# Best way to glue aluminum to cast iron



## empty5853 (Oct 6, 2009)

Hello,
What is the best epoxy/glue to use to attach a piece of aluminum to cast iron.

Thanks.

Mark T.


----------



## TheFridge (May 1, 2014)

Depends on the application I guess.


----------



## CajunWoodArtist (Oct 27, 2015)

West System epoxy


----------



## MrUnix (May 18, 2012)

Like the Fridge sez… depends on the application and what kind of force it will have to withstand. Epoxy would probably hold it on, but I doubt it would take much stress… which would really need one or more of these:








Or the ever popular (among manufacturers) drive screw:









Cheers,
Brad


----------



## Dark_Lightning (Nov 20, 2009)

Why do you not want to use mechanical fasteners?


----------



## jamesbond007 (Jan 3, 2012)

J B Weld


----------



## dschlic1 (Jan 3, 2013)

To increase adhesion wet sand both surfaces with the epoxy applied. This does two things: breaks down any surface oxidation and roughens the surface. Learned this trick in boat building.


----------



## empty5853 (Oct 6, 2009)

Thanks for all the replies everybody. I appreciate it.
Here's what I'm looking to do. I should of explained it in my first post.

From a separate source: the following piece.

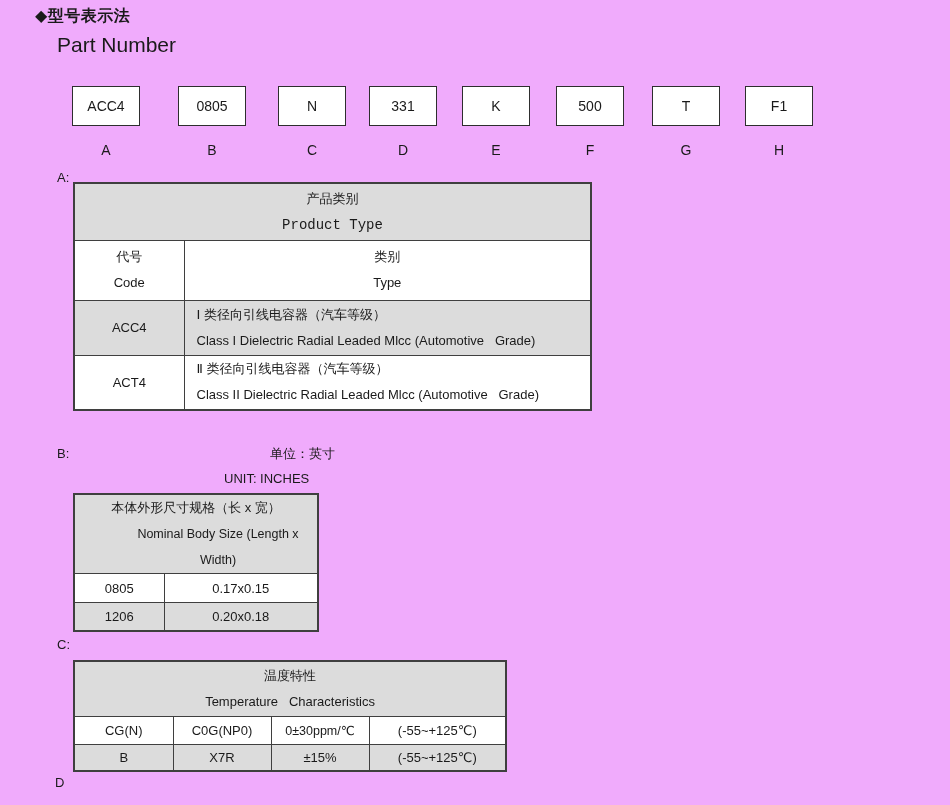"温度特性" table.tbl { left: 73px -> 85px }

I need to attach an aluminum miter track to a cast iron router table. I know you can drill and tap cast iron but this is an old table over an 1" thick and my "drill & tap" experience for cast iron is limited. The table is 27" wide so I'm guessing with holes needed every 4" - 6" for #6 machine screws. Well you can do the math. Lots of holes with the potential for snapping off a tap or drill bit. Been there done that. It's no fun.
I thought of taking the table to a machine shop and having them do it. They have the equipment and expertise to do it pretty easy I would think
The problem is the top weighs a ton. That's why I was thinking epoxy.

I'll have to think about another way to do what I want to do. I do believe you've all hit on my only (2) options. Epoxy it in or drill and tap it.

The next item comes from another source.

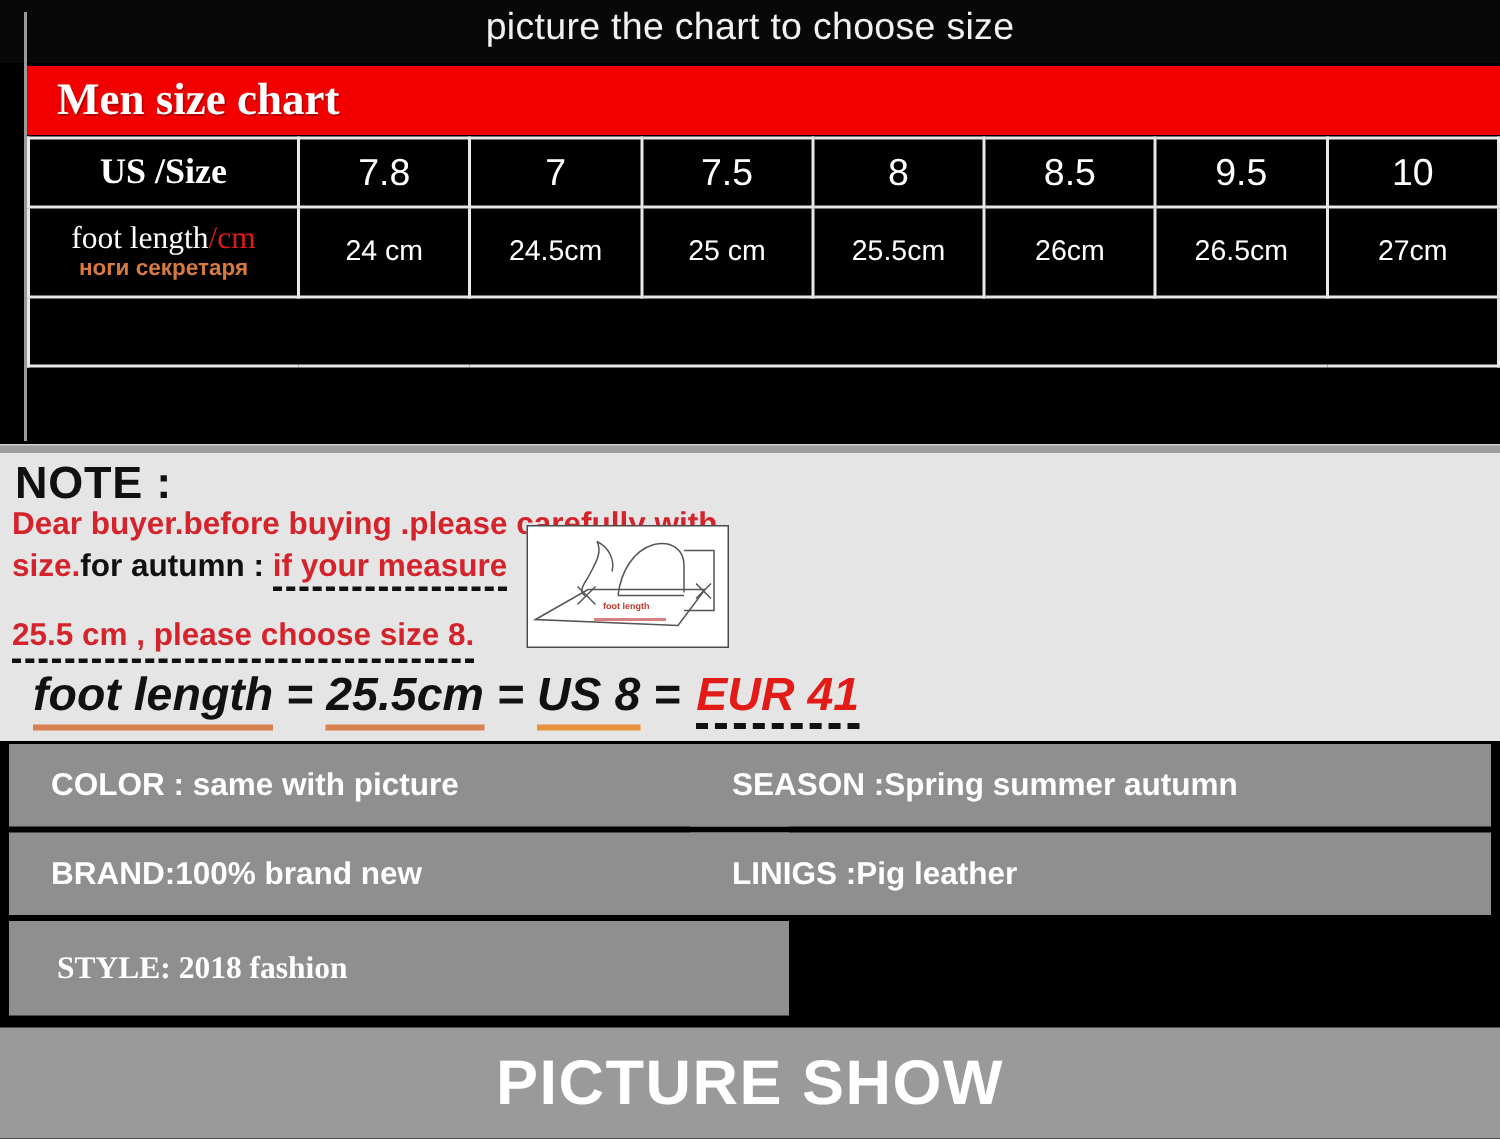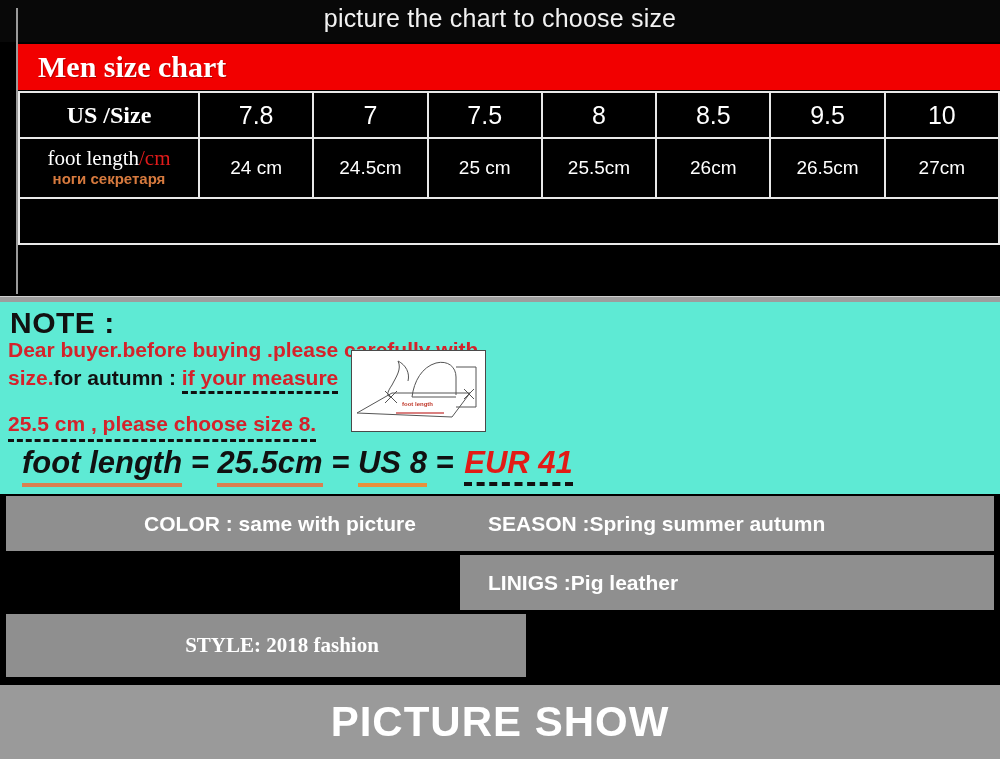"NOTE :" .note { background: #5eead4 -> #e5e5e5 }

Take care and thanks again.

Vr
Mark T.


----------



## MrRon (Jul 9, 2009)

I would definitely drill and tap. It's not that hard to do. Just place your aluminum track where you want it and clamp it down. Since you want to use # 6 machine screws, first drill # 36 holes through the aluminum and the cast iron. Remove the aluminum track and tap using a #6-32 HSS tap. Don't use a cheap carbon steel tap (too easy to break). open the holes in the track with a #28 drill or a 9/64" drill. Countersink the holes and you are done. When you tap, just try to keep the tap as perpendicular to the surface as you can; take a turn then back off 1/2 turn and keep repeating. Use the shortest machine screws you have. At 32 threads per inch, 6 threads penetration is adequate. If the cast iron top is thin enough, like 1/4" or less, use a starting tap and tap all the way through. If it is much thicker, you will have to go the 3 tap way, starting with a starting tap and finishing with a bottoming tap. Lubrication isn't necessary with cast iron, but keep the hole clean by compressed air or a magnet.


----------



## Bluepine38 (Dec 14, 2009)

If that table really is 1" thick. ask a machine shop what it would cost to machine a miter track in the table.


----------



## 000 (Dec 9, 2015)

How about drilling a hole and using a nut on the other side?


----------



## 9x9 (Jan 2, 2015)

3M 5200 ---takes 7 days to fully dry / cure

rough up / scratch both surfaces before if can


----------